Sunday, January 23rd.– At 5 a. m. reached Rajpura, and were received by a deputation of officials. Tea and fruit awaited us in the dâk bungalow, not a hundred yards from the station, to enable us to reach which five carriages had been provided. At 8 a. m. we reached Patiala, where carriages and four, twenty elephants with howdahs, and an escort of thirty horsemen were drawn up in readiness for us. At one o'clock we drove to the Bari Durri, or Palace of the Maharajah of Patiala, a dignified boy of fourteen, who received us most courteously. Drove through the city to another palace called Moti Bagh, which had been placed at our disposal, and where the Maharajah returned our visit.

Monday, January 24th.– The gentlemen went out shooting early. Started at 11.30 in carriages drawn by four horses, and drove through scrub-like jungle to meet the shooting party. Rode on elephants, in rather tumble-to-pieces howdahs. Saw many black and grey partridges, quail, deer, and jungle-fowl, but could not shoot any on account of the unsteadiness of the howdahs. Grand durbar at the Maharajah's palace in the evening. Four thousand candles in glass chandeliers.

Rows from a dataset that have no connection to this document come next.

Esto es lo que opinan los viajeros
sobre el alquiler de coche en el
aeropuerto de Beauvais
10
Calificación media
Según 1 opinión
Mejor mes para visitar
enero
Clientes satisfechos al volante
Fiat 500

Tuesday, January 25th.– We were honoured early this morning with a visit from the three members of the council of regency. Sir Deva Sing, the president, is a man of distinguished presence and graceful manners. In the course of conversation we endeavoured to elicit his views on several points. Tom questioned him as to the relations between the Government of India and the native states, and told me that he said, speaking for Patiala, and indeed for the native states generally, there were no grievances of which they could complain. Patiala sent a contingent to the last Afghan campaign. Sir Deva Sing, referring to our policy in Afghanistan, thought it would be wise to advance the frontier to the further limits of Afghanistan. He advocated this step solely on the grounds of prestige. Turning to the condition of the native army, he thought it desirable to improve the position of native officers in the British service. They are not dissatisfied with the actual conditions; they are prepared to fight to the last in support of England; but they would appreciate any step which could be taken to put them on a level with British officers.

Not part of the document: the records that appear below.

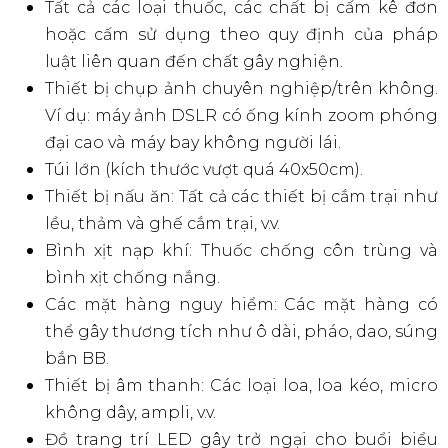
hàng thông tin tại địa điểm, hoặc tìm nhân
viên an ninh hoặc nhân viên sự kiện gần đó.
Buổi biểu diễn này sử dụng âm thanh lớn và
nhiều hiệu ứng đặc biệt. Phụ nữ mang thai,
người già hoặc những người có tình trạng thể
chất hoặc tinh thần yếu, những người có thể
nhạy cảm với các kích thích bên ngoài và các
dễ bị giật, rối loạn nhạy cảm với ánh sáng hoặc
có vấn đề sức khỏe khác được khuyến cáo
không nên tham gia. Nếu bạn vẫn muốn tham
dự, vui lòng tham khảo ý kiến bác sĩ và chia sẻ
trước cho Ban tổ chức về các thông tin hoặc
tài liệu y tế có liên quan.
Ban tổ chức WATERBOMB không chịu trách
nhiệm về bất kỳ bệnh tật hoặc thương tích
nào xảy ra trong buổi biểu diễn mà không
được báo trước.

A visit to Patiala suggests some general reflections. Under native rule, roads, sanitation, education, everything which belongs to the higher civilisation, is neglected, while money is lavishly spent on elephants, equipages, menageries, jewellery, palaces, and barbaric splendours of every kind. It is a great abuse, much needing correction, that the native states, though they have received from the British complete guarantees against foreign invasion and internal rebellion, maintain armed men, for the vanity of military display, to the number of 315,000.

It would have lightened our burdens greatly if the internal government of India could have been left under native princes. Such an alternative, unfortunately, was not open to us. The native rulers would have proved for the most part incapable of the task. They would have been led on by internecine warfare to mutual destruction. The trade with England depends on the peace which we have been instrumental in preserving.

The gentlemen went out shooting, and we joined them at lunch as before. Paid some visits in the afternoon, and played lawn-tennis at the Bari Durri with the Maharajah. Left Patiala at 8 p. m.

Wednesday, January 26th.– Arrived at Meerut at 5 a. m., and thence continued our journey to Delhi. Drove to dâk bungalow, and thence to the palace, now being partially restored. Public audience-hall, Pearl Mosque, and the entire group of buildings, within the fort at Delhi, are noble examples of Indian architecture. Lunched at United Service Hotel, in the garden of which is the tomb of the Emperor Hamayun.